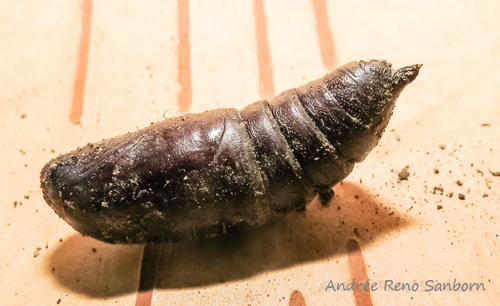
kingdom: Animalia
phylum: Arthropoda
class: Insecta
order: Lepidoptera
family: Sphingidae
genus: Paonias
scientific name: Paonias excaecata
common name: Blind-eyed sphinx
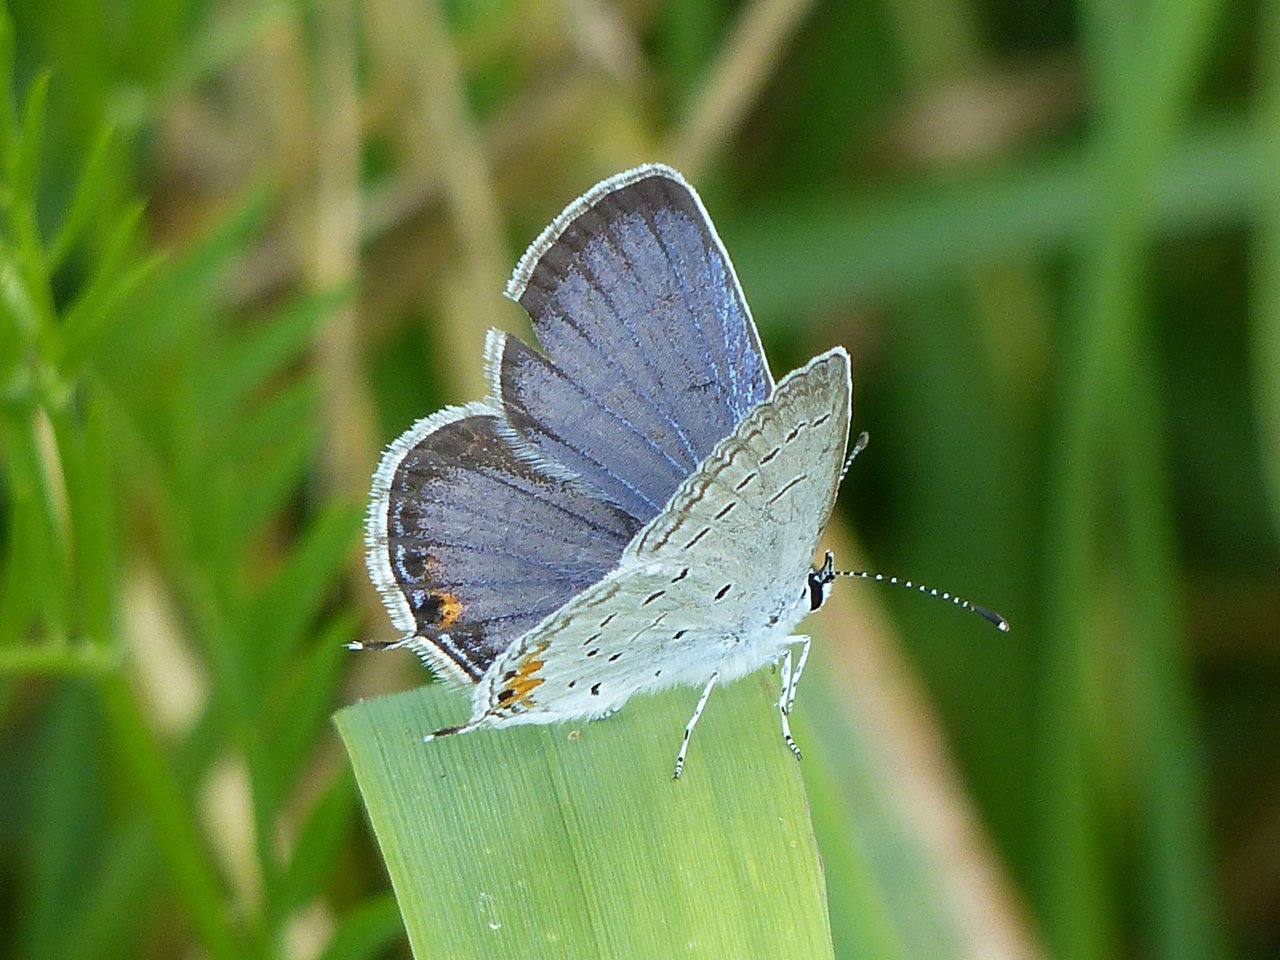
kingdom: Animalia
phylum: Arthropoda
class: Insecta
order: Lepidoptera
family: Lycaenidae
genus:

= = = = = = =

=== Given request ===
Arrange the lines of the data as a numbered list, starting at the line that contains "genus: Paonias" and continuing through the end of the data, with both ends included and blank lines left out. Leave the pictures out of the answer.

=== Written response ===
1. genus: Paonias
2. scientific name: Paonias excaecata
3. common name: Blind-eyed sphinx
4. kingdom: Animalia
5. phylum: Arthropoda
6. class: Insecta
7. order: Lepidoptera
8. family: Lycaenidae
9. genus:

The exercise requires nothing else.